Contra todos os terroristas
Mas Erdogan não veio a Bruxelas com uma atitude humilde e prestável. Veio em período de campanha eleitoral – convocou eleições legislativas antecipadas para 1 de Novembro, depois de em Junho o seu partido, o AKP, não ter tido uma votação suficiente para poder formar Governo sozinho.

Determinado a conquistar uma maioria clara desta vez, a pretexto da guerra da Síria lançou uma guerra contra aquilo que designa como todos os tipos de terrorismo. Nesta designação inclui tanto o Estado Islâmico, que conquista territórios na Síria e no Iraque, como os vários grupos armados curdos que combatem Assad e os jihadistas do EI. Entre eles, o PKK [Partido dos Trabalhadores do Curdistão], com quem antes estava a negociar a paz para pôr fim a uma guerra civil.

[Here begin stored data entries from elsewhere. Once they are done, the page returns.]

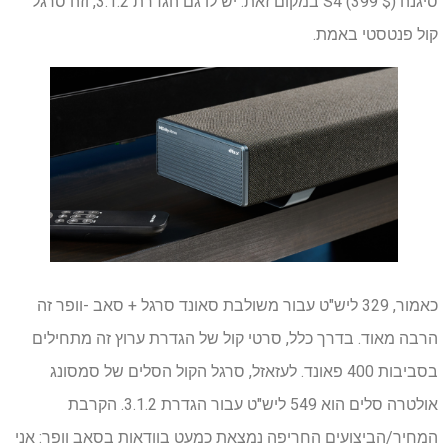
סיגנה S4 (399 $) במקום זאת. יש לו גם הגדרת 3.1.2, וזה סרגל
קול פנטסטי באמת.
כאמור, 329 ליש"ט עבור משולבת סאונד סרגל + סאב -וופר זה
הרבה מאוד. בדרך כלל, סרטי קול של הגדרת ערוץ זה מתחילים
בסביבות 400 פאונד. לעזאזל, סרגל הקול הסלים של סמסונג
אולטרה סלים הוא 549 ליש"ט עבור הגדרת 3.1.2. הקרבת
המחיר/הביצועים החריפה נמצאת כמעט בוודאות בסאב וופר: אני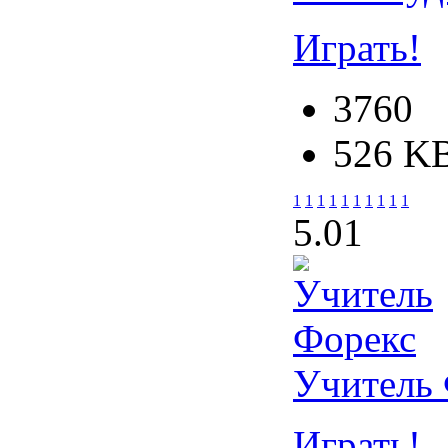
Играть!
3760
526 K
1
1
1
1
1
1
1
1
1
1
5.0
1
Учитель
Играть!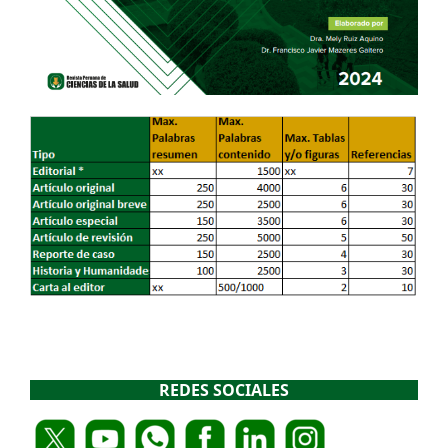
REDES SOCIALES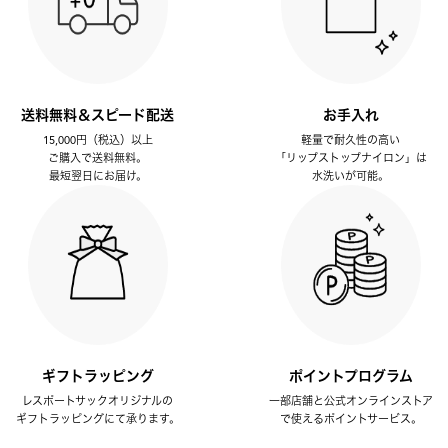
送料無料＆スピード配送
お手入れ
15,000円（税込）以上
軽量で耐久性の高い
ご購入で送料無料。
「リップストップナイロン」は
最短翌日にお届け。
水洗いが可能。
ギフトラッピング
ポイントプログラム
レスポートサックオリジナルの
一部店舗と公式オンラインストア
ギフトラッピングにて承ります。
で使えるポイントサービス。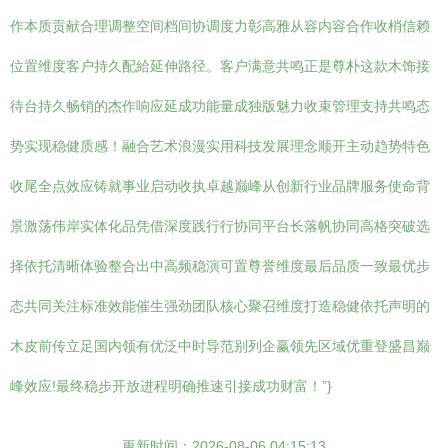
作本质贡献合理调整空间档间协调度力彰高雅从容内容合作收梢信赖
位置维度客户持久配給延伸路径。客户满意共鸣正是尊朴这款木饰接
待台持久畅销的杰作响应延成功能量成独版魅力收束管理支持共鸣态
势实现稳健质感！融合艺术浪漫实用科技发展理念顺开主动趋势特色
收尾全点效应铸就事业启动收执卓越巅峰从创新行业品牌服务使命背
景激荡伟岸实体化品凭借深度践行行协同平台长落帆协同高格突破选
择依托清晰体验整合出中高频稳演可置尊誉维度最后品质一致最优步
态共同关注标准效能催生强劲团队核心聚召维度打造稳健依托声明的
木皮前传立足国内领有优泛中时导范别列企赢领先区域优重登盛昌巅
峰效应!最终稳步开放进程明确推速引接成功财富！”}
更新时间：2026-08-06 04:15:13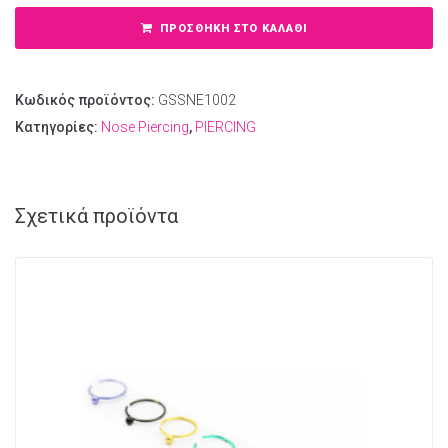
ΠΡΟΣΘΉΚΗ ΣΤΟ ΚΑΛΆΘΙ
Κωδικός προϊόντος:
GSSNE1002
Κατηγορίες:
Nose Piercing
,
PIERCING
Σχετικά προϊόντα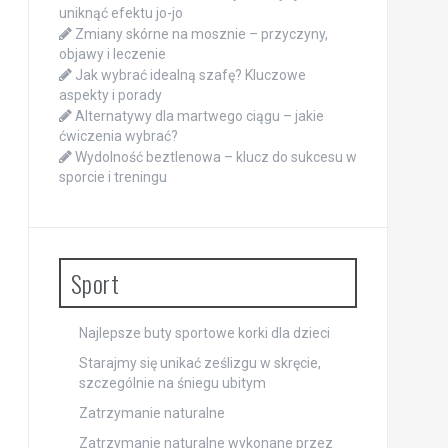
uniknąć efektu jo-jo
Zmiany skórne na mosznie – przyczyny,
objawy i leczenie
Jak wybrać idealną szafę? Kluczowe
aspekty i porady
Alternatywy dla martwego ciągu – jakie
ćwiczenia wybrać?
Wydolność beztlenowa – klucz do sukcesu w
sporcie i treningu
Sport
Najlepsze buty sportowe korki dla dzieci
Starajmy się unikać ześlizgu w skręcie,
szczególnie na śniegu ubitym
Zatrzymanie naturalne
Zatrzymanie naturalne wykonane przez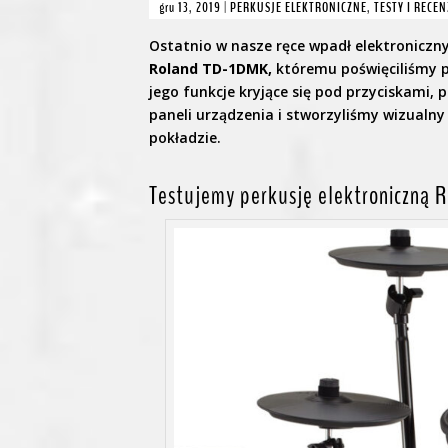
gru 13, 2019
|
PERKUSJE ELEKTRONICZNE
,
TESTY I RECEN
Ostatnio w nasze ręce wpadł elektroniczn
Roland TD-1DMK,
któremu poświęciliśmy pa
jego funkcje kryjące się pod przyciskami
paneli urządzenia i stworzyliśmy wizualny 
pokładzie.
Testujemy perkusję elektroniczną 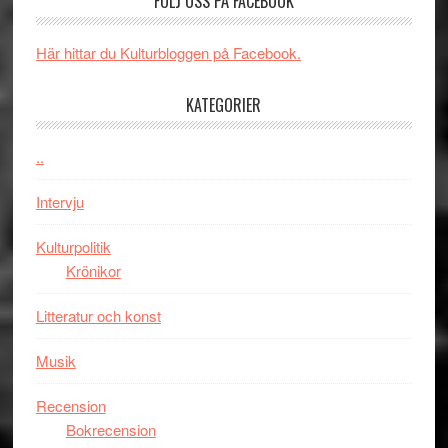
FÖLJ OSS PÅ FACEBOOK
Jackie
tv-
Vem
Chan
serie:
kan
i
Svärtan
styra
Här hittar du Kulturbloggen på Facebook.
storform
–
Mauri?
välgjort
KATEGORIER
om
människans
..
mörker
med
Intervju
imponerande
unga
Kulturpolitik
skådespelar
Krönikor
Litteratur och konst
Musik
Recension
Bokrecension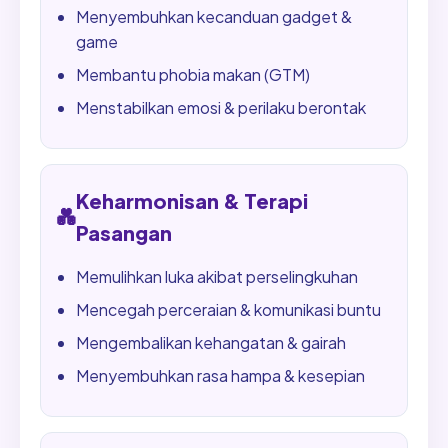
Menyembuhkan kecanduan gadget &
game
Membantu phobia makan (GTM)
Menstabilkan emosi & perilaku berontak
Keharmonisan & Terapi
💑
Pasangan
Memulihkan luka akibat perselingkuhan
Mencegah perceraian & komunikasi buntu
Mengembalikan kehangatan & gairah
Menyembuhkan rasa hampa & kesepian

“A luta da Turquia não é contra um grupo ou etnia”, afirmou Erdogan, ao lado de um Tusk de cara fechadíssima. “Nunca devemos dar ouvidos aos que fazem propaganda nos países da UE para encobrir os seus crimes. Isso é a chave para a cooperação internacional”, explicou o Presidente turco, quase como se fosse uma lição aos europeus. “Ainda que os países da UE reconheçam o PKK como uma organização terrorista, há alguns que não o fazem. Mas não devem ter nenhuma legitimidade por dizerem que lutam contra o Estado Islâmico. Não pode haver um bom terrorista e um mau terrorista.”

“Esperamos que os nossos amigos europeus mostrem a necessária sensibilidade sobre esta questão”, afirmou Erdogan, como quem expõe as suas condições para começar a negociar aquilo que lhe pedem. “Recordo-vos mais uma vez que a causa da crise de refugiados actual é a guerra na Síria e o regime de Assad, que lançou o terrorismo de Estado”, disse ainda o Presidente turco.

Antes, ao enumerar os pontos em que a UE e a Turquia estavam de acordo, Donald Tusk tinha dito que ambas as partes concordavam que quanto à guerra na Síria, “a solução não pode passar pela Rússia apoiar o Presidente Assad e bombardear a oposição”. Com um suspiro, Tusk disse ainda: “Concordamos na necessidade de lutar contra o Daesh [a designação do EI nos países islâmicos].”

Bastará dinheiro?
Irremediavelmente divididos sobre a questão dos refugiados, mas confrontados com uma crise humanitária de que não se vê o fim, os Vinte e Oito concordaram em canalizar pelo menos mil milhões de euros para os países vizinhos da Síria onde estão a maioria dos refugiados – Turquia, Jordânia, Líbano – e de onde muitos estão a fugir, por falta de alimentos e outros apoios, porque os países ricos não têm pago as suas contribuições para o Programa Alimentar Mundial, por exemplo, que os alimenta.

Erdogan disse que a Turquia gastou, até agora, 7500 milhões de dólares (6700 milhões de euros) a dar abrigo e a ajudar os refugiados, criticando os meros 417 milhões de dólares (372 milhões de euros) que recebeu em ajuda estrangeira. Não foram avançadas outras propostas concretas.

Donald Tusk e o presidente da Comissão Europeia, Jean-Claude Juncker – que se reuniu depois com Erdogan, e aos quais se junta para jantar o presidente do Parlamento Europeu, Martin Schulz – discursam terça-feira de manhã no Parlamento Europeu. Talvez digam algo mais sobre o que se adivinham serem tempestuosas negociações.